12. It is a communication terminal, An acquisition unit that acquires recording data of sounds emitted by the user of the communication terminal and sounds emitted by persons other than the user, An analysis unit analyzes the user's sleep state based on the aforementioned recording data, Based on the analysis results obtained by the analysis unit that analyzes the sleep state, a generation unit generates sleep data of the user corresponding to the recorded data, A transmission unit that transmits the sleep data to an information processing device that determines whether or not the sleep data has been generated incorrectly. A communication terminal equipped with the following features.
13. Output unit that outputs sound while the user is sleeping. Furthermore, The acquisition unit acquires the recording data, including the sound output by the output unit. The generation unit further generates metadata for the sleep data, which includes recording start time data indicating the recording start time of the recorded data, and recording timing data indicating the recording timing of the sound output by the communication terminal while the user was sleeping. The transmission unit further transmits the metadata of the sleep data to the information processing device. The communication terminal according to claim 12.

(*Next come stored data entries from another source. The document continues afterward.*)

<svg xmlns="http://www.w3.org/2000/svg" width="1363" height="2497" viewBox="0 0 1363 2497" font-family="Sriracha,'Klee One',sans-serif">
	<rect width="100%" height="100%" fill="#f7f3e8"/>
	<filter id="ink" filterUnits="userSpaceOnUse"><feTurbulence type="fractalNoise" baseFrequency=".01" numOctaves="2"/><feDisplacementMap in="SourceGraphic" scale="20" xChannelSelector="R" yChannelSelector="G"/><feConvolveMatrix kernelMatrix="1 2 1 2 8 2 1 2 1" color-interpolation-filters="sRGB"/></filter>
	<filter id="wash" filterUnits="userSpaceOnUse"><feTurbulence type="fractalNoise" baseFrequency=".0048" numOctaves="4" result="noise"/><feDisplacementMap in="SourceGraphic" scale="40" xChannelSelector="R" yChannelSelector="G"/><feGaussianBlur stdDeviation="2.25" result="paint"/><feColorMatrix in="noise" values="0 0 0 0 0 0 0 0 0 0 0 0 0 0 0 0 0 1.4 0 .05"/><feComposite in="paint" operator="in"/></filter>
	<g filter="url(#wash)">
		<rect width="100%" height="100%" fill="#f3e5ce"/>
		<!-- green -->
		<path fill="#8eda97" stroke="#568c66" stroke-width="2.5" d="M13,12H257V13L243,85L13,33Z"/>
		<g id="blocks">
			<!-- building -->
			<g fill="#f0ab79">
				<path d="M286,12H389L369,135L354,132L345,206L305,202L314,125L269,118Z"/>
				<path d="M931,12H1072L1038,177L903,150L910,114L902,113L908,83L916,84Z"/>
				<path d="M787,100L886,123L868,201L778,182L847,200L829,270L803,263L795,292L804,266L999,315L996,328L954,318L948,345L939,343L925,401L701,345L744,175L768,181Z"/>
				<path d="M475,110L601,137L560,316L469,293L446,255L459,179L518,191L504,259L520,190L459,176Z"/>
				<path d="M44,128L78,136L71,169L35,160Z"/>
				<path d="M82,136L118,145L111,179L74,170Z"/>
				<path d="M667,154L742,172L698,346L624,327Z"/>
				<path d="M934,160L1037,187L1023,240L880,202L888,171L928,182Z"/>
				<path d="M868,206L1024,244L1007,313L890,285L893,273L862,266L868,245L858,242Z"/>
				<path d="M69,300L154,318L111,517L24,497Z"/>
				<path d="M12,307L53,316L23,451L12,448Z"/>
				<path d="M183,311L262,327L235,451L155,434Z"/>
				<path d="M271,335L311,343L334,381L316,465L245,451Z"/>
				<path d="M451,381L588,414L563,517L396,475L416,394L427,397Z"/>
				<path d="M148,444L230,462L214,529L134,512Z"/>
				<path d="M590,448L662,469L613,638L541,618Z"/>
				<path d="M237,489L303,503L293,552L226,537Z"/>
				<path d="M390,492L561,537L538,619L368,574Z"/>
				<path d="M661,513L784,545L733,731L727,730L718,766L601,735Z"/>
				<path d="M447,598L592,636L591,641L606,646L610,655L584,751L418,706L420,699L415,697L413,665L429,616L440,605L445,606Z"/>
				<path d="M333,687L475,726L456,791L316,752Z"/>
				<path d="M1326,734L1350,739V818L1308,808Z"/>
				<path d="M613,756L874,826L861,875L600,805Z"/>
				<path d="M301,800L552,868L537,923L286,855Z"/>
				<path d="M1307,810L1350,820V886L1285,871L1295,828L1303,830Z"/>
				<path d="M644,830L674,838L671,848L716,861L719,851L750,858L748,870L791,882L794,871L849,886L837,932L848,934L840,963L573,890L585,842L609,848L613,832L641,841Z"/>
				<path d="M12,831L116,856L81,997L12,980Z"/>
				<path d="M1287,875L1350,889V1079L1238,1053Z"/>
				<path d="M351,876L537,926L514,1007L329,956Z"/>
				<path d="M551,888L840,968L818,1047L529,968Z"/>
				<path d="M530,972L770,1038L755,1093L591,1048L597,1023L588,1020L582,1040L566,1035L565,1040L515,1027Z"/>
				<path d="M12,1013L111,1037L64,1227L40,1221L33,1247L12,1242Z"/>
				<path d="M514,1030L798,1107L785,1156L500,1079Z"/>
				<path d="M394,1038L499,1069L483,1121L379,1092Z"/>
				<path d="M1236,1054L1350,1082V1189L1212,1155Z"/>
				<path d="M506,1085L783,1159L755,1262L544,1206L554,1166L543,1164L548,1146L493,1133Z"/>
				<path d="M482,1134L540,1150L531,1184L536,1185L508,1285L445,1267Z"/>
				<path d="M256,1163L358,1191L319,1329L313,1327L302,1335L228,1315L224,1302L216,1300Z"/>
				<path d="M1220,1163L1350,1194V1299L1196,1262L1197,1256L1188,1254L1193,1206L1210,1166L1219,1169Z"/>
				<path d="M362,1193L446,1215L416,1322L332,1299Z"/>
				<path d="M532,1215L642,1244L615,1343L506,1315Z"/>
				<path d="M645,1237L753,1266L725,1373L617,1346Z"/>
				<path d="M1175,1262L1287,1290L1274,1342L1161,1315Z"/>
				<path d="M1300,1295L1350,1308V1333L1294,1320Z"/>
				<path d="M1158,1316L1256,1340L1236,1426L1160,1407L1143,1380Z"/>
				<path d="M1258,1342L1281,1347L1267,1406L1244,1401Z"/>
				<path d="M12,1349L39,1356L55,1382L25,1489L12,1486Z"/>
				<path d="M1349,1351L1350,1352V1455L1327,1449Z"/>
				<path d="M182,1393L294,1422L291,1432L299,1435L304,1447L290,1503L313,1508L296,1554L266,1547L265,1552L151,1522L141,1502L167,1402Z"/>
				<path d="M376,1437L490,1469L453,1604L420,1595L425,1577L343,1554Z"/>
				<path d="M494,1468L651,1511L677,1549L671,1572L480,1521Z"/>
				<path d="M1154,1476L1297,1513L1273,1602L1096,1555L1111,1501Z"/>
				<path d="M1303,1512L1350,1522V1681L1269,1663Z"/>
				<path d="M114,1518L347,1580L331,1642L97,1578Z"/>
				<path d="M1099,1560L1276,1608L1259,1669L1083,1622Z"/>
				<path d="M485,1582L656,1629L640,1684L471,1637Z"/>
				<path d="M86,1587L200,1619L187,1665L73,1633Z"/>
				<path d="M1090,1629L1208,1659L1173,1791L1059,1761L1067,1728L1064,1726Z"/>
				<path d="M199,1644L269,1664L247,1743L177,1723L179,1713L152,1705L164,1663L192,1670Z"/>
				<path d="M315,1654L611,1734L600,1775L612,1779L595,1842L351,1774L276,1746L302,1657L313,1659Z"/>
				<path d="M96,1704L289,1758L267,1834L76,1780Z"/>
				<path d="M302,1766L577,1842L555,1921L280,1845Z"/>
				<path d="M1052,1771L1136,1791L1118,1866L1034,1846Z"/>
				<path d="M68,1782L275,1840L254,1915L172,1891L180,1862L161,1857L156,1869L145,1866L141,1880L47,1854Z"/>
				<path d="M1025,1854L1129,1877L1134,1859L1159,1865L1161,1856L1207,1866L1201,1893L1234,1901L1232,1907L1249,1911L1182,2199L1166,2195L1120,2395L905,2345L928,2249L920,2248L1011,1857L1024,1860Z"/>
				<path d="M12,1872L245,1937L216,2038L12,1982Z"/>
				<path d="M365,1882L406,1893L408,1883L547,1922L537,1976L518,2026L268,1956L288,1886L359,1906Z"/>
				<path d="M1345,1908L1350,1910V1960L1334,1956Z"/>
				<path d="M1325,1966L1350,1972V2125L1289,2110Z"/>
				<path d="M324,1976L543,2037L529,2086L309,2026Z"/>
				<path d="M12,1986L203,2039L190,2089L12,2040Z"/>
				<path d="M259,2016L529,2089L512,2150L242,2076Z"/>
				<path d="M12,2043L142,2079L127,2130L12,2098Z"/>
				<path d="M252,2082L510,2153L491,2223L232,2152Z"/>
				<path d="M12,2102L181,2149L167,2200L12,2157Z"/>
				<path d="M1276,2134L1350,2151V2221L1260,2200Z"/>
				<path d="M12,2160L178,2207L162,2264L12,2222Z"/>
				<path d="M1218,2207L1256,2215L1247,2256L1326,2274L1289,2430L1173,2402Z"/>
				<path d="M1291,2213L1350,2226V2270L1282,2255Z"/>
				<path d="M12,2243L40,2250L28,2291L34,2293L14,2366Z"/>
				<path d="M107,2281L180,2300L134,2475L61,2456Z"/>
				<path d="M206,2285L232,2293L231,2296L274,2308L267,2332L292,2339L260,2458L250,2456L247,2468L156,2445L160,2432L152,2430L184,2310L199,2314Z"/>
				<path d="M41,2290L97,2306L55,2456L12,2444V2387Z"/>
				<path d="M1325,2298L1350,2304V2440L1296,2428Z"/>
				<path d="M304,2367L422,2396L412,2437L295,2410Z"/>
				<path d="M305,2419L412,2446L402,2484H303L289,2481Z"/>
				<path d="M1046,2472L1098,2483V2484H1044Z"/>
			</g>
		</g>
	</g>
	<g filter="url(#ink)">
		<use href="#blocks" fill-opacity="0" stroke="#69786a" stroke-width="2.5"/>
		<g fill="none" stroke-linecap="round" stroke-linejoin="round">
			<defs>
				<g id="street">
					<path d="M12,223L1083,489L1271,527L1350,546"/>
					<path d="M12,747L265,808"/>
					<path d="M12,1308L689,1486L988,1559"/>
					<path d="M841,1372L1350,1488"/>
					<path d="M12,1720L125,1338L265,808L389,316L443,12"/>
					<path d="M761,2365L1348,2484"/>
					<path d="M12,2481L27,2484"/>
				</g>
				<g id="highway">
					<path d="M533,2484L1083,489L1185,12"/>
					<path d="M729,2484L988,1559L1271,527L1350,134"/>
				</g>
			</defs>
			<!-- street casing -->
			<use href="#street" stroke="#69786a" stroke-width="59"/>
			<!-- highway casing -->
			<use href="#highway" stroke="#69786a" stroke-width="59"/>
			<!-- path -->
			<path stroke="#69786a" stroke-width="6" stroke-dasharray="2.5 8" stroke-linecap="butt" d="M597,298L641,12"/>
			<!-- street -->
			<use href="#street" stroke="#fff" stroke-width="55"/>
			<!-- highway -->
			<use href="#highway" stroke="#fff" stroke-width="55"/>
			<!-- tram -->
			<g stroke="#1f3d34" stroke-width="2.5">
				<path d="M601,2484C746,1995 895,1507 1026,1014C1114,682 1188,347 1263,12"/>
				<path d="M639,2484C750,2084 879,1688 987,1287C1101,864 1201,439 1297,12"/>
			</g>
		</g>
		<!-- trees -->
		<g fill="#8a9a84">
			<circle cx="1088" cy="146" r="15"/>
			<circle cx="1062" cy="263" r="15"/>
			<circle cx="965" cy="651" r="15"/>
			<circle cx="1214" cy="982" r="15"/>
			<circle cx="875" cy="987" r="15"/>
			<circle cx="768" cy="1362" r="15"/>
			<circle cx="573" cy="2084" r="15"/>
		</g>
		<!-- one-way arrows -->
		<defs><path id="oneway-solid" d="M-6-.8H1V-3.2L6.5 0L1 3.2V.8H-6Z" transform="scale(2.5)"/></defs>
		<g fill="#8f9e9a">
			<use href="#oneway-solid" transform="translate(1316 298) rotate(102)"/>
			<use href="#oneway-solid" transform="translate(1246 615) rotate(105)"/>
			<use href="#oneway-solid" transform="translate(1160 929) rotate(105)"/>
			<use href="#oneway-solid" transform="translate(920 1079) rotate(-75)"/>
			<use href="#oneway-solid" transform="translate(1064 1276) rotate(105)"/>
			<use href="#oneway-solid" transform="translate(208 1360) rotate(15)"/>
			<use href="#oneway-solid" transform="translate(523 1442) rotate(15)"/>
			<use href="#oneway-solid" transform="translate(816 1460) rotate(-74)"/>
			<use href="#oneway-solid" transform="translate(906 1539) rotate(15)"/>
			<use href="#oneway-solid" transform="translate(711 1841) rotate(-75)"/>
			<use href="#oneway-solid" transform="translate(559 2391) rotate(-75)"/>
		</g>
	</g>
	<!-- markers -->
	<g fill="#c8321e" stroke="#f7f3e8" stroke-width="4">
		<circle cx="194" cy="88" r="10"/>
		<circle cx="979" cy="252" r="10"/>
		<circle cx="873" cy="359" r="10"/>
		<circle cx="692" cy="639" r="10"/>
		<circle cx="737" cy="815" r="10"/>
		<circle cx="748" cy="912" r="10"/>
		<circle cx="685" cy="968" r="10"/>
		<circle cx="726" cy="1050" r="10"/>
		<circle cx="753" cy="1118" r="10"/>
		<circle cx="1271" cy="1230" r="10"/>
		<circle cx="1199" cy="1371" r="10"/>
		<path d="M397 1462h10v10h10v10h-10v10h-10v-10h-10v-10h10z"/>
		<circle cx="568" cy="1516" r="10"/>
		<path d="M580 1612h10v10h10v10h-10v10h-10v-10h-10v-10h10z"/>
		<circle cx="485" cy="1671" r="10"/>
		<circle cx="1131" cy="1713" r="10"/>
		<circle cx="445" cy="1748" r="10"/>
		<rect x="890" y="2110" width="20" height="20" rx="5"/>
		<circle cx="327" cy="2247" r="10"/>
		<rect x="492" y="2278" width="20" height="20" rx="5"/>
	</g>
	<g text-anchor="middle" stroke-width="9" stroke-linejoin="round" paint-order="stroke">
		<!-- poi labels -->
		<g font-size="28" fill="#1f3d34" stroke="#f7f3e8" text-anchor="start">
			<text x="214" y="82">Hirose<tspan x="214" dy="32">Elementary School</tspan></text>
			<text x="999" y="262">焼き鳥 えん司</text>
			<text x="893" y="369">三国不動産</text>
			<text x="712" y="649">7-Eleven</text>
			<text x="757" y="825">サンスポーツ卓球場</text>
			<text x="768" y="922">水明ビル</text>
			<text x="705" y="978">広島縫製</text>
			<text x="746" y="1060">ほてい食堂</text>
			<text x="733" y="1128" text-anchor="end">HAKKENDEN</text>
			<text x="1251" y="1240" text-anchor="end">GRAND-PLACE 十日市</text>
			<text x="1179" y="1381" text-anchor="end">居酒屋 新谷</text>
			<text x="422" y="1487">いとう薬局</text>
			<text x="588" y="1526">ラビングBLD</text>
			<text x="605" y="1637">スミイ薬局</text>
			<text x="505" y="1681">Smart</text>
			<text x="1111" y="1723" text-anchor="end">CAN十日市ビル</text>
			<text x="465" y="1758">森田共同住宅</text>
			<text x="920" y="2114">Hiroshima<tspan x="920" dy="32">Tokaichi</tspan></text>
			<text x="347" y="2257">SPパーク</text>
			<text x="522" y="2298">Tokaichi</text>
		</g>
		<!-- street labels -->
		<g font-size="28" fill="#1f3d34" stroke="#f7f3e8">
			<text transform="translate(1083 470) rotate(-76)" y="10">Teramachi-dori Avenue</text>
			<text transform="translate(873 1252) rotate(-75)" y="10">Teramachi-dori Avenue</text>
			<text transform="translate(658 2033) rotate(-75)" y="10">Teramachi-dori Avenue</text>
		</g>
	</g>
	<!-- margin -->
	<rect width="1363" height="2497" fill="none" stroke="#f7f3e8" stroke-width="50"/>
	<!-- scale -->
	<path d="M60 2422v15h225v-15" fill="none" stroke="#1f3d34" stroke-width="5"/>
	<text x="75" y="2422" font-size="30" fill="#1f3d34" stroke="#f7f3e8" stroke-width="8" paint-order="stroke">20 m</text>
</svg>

14. The communication terminal according to claim 12 or 13, wherein the generation unit generates sleep data by encoding the user's sleep pattern, representing REM sleep states with a first value and non-REM sleep states with a second value.
15. The communication terminal according to claim 14, wherein the generation unit generates sleep data by encoding the sleep pattern, where a third value indicates that the user is awake, a fourth value indicates that the user is asleep, a fifth value indicates that the user is speaking, and a sixth value indicates that the user is not speaking.
16. The communication terminal according to claim 15, wherein the generation unit generates sleep data by encoding the sleep pattern, representing the communication terminal outputting sound with a seventh value and the communication terminal not outputting sound with an eighth value.
17. On the communication terminal, A procedure for acquiring recorded data of sounds emitted by the user of the aforementioned communication terminal and sounds emitted by persons other than the user, An analysis procedure for analyzing the user's sleep state based on the aforementioned recording data, A generation procedure for generating user sleep data corresponding to the recorded data, based on the analysis results obtained by analyzing the sleep state in the above analysis procedure, A transmission procedure for transmitting sleep data to an information processing device that determines whether or not the sleep data has been generated incorrectly. A program to execute.